He estimated that ENI had invested around $30 million (21 million euros) in the Libyan petroleum sector.
"Unfortunately, since the start of the aggression, Italian warplanes have been killing our children, destroying our houses and our country's infrastructure," he added.
However, the premier did not write off ties with France and the United States, saying Tripoli was reaching out to these two countries and is "ready" to negotiate oil contracts with them because they "are beginning to reconsider their position on Atlantic aggression" against Libya.
"If they take a step in our direction, we will follow suit," Mahmudi said.
He said his country, shaken for five months by rebellion, would renegotiate oil contracts with priority given to Russia, China and Latin America.

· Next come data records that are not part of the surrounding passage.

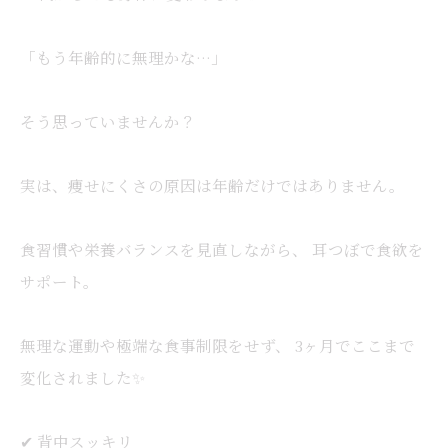
「もう年齢的に無理かな…」
そう思っていませんか？
実は、痩せにくさの原因は年齢だけではありません。
食習慣や栄養バランスを見直しながら、 耳つぼで食欲を
サポート。
無理な運動や極端な食事制限をせず、 3ヶ月でここまで
変化されました✨
✔ 背中スッキリ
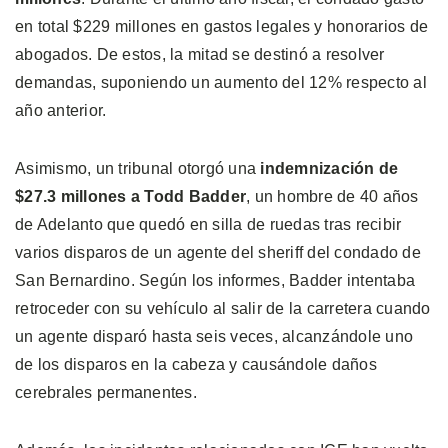
en total $229 millones en gastos legales y honorarios de
abogados. De estos, la mitad se destinó a resolver
demandas, suponiendo un aumento del 12% respecto al
año anterior.
Asimismo, un tribunal otorgó una
indemnización de
$27.3 millones a Todd Badder
, un hombre de 40 años
de Adelanto que quedó en silla de ruedas tras recibir
varios disparos de un agente del sheriff del condado de
San Bernardino. Según los informes, Badder intentaba
retroceder con su vehículo al salir de la carretera cuando
un agente disparó hasta seis veces, alcanzándole uno
de los disparos en la cabeza y causándole daños
cerebrales permanentes.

Russia abstained from the U.N. Security Council vote on the resolution that opened the way for international intervention in Libya, and Moscow has since remained critical of the objectives and intensity of NATO's air strikes.
China has held its line of non-interference in the conflict, although several rounds of contacts have taken place of late between Chinese officials and representatives of the Libyan opposition.
Prior to the conflict, Libya, which is a member of the Organization of Petroleum Exporting Countries, had been exporting 1.49 million barrels of oil per day, 85 percent of which was sold to Europe.
Various foreign companies, including ENI and Norway's Statoil, had been extracting Libya's oil deposits.
However, combat around the Gulf of Sirte, in which most of Libya's oil terminals are situated, has caused oil output to plummet, causing International Energy Agency members to tap into their strategic reserves to head off the threat of shortages at the start of summer in the northern hemisphere.
Libya's National Oil Co is subject to international sanctions targeting Gadhafi's ability to repress his own people.
"Oil has been used against us like a weapon," Mahmudi said, denouncing "European oil companies that profited from Libya contracts" for being "the first to apply the sanctions against NOC and to stop dealing with it."